KATA seudati berasal dari bahasa
Arab syahadati atau syahadatain, yang berarti kesaksian atau pengakuan.
Dalam bahasa Aceh dialeknya berubah menjadi seudati. Seudati mulai
dikembangkan sejak agama Islam masuk ke Aceh. Tarian ini sebagai media
untuk mengembangkan Islam. Tarian ini cukup berkembang di Aceh Utara,
Bireuen, Pidie, dan Aceh Timur. Dibawakan dengan mengisahkan pelbagai
macam masalah yang terjadi agar masyarakat tahu bagaimana memecahkan
suatu persoalan secara bersama.
Mulanya seudati diketahui
sebagai tarian pesisir yang disebut ratoh atau ratoih, yang artinya
menceritakan, diperagakan untuk mengawali permainan peulet manouk
(menyabung ayam), atau diperagakan untuk bersuka ria ketika berhasil
memenangkan sebuah perang atau pertempuran. Permainan seudati juga biasa
dimainkan oleh prajurit perang Aceh disela-sela atau waktu senggang
sambil beristirahat di barak.
Dalam ratoh, dapat diceritakan
berbagai hal, dari kisah sedih, gembira, nasihat, sampai pada
kisah-kisah heroik. Ulama yang mengembangkan agama Islam di Aceh umumnya
berasal dari negeri Arab. Karena itu, istilah-istilah yang dipakai
dalam seudati umumnya berasal dari bahasa Arab. Di antaranya istilah
syeikh yang berarti pemimpin, saman yang berarti delapan, dan syair yang
berarti nyanyian. Seudati kini sudah berkembang ke seluruh daerah Aceh
dan digemari oleh masyarakat. Selain dimanfaatkan sebagai media dakwah,
seudati juga menjadi pertunjukan hiburan untuk rakyat.
Permainan Seudati
Seudati ditarikan oleh delapan
orang laki-laki sebagai penari utama, terdiri atas satu orang pemimpin
yang disebut syeikh, satu orang apeet syeh (pembantu syeikh), dua orang
apeet (pembantu) di sebelah kiri yang disebut apeet wie, satu orang
pembantu di belakang yang disebut apeet bak, dan tiga orang pembantu
biasa. Selain itu, ada pula dua orang vokalis sebagai pengiring tari
yang disebut aneuk syahi.
Jenis tarian ini tidak
menggunakan alat musik, tetapi hanya membawakan beberapa gerakan,
seperti tepukan tangan ke dada dan pinggul, hentakan kaki ke tanah dan
petikan jari. Gerakan tersebut mengikuti irama dan tempo lagu yang
dinyanyikan. Busana yang digunakan terdiri atas celana panjang dan kaos
oblong lengan panjang yang ketat, keduanya berwarna putih; kain songket
yang dililitkan sebatas paha dan pinggang; rencong yang disisipkan di
pinggang; tangkulok (ikat kepala) yang berwarna merah. Busana seragam
ini hanya untuk pemain utamanya, sementara aneuk syahi tidak harus
berbusana seragam.

--

## [PERINTAH 1]
Menurut teks tentang seudati, ada berapa vokalis pengiring tari dan apa sebutan mereka?
## [PERINTAH 2]
Dari teks tentang seudati, tuliskan kembali bagian yang dimulai dengan "Dalam ratoh, dapat" dan berlanjut sampai "hiburan untuk rakyat.", tanpa mengubah satu kata pun.

## [DATA MENTAH]
--

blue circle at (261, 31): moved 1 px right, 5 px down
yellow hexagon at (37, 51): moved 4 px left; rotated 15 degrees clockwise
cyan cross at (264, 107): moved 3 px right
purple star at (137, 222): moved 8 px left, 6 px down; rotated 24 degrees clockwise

--

## [JAWABAN BENAR 1]
Ada dua orang vokalis pengiring, yang disebut aneuk syahi.

## [JAWABAN BENAR 2]
Dalam ratoh, dapat diceritakan
berbagai hal, dari kisah sedih, gembira, nasihat, sampai pada
kisah-kisah heroik. Ulama yang mengembangkan agama Islam di Aceh umumnya
berasal dari negeri Arab. Karena itu, istilah-istilah yang dipakai
dalam seudati umumnya berasal dari bahasa Arab. Di antaranya istilah
syeikh yang berarti pemimpin, saman yang berarti delapan, dan syair yang
berarti nyanyian. Seudati kini sudah berkembang ke seluruh daerah Aceh
dan digemari oleh masyarakat. Selain dimanfaatkan sebagai media dakwah,
seudati juga menjadi pertunjukan hiburan untuk rakyat.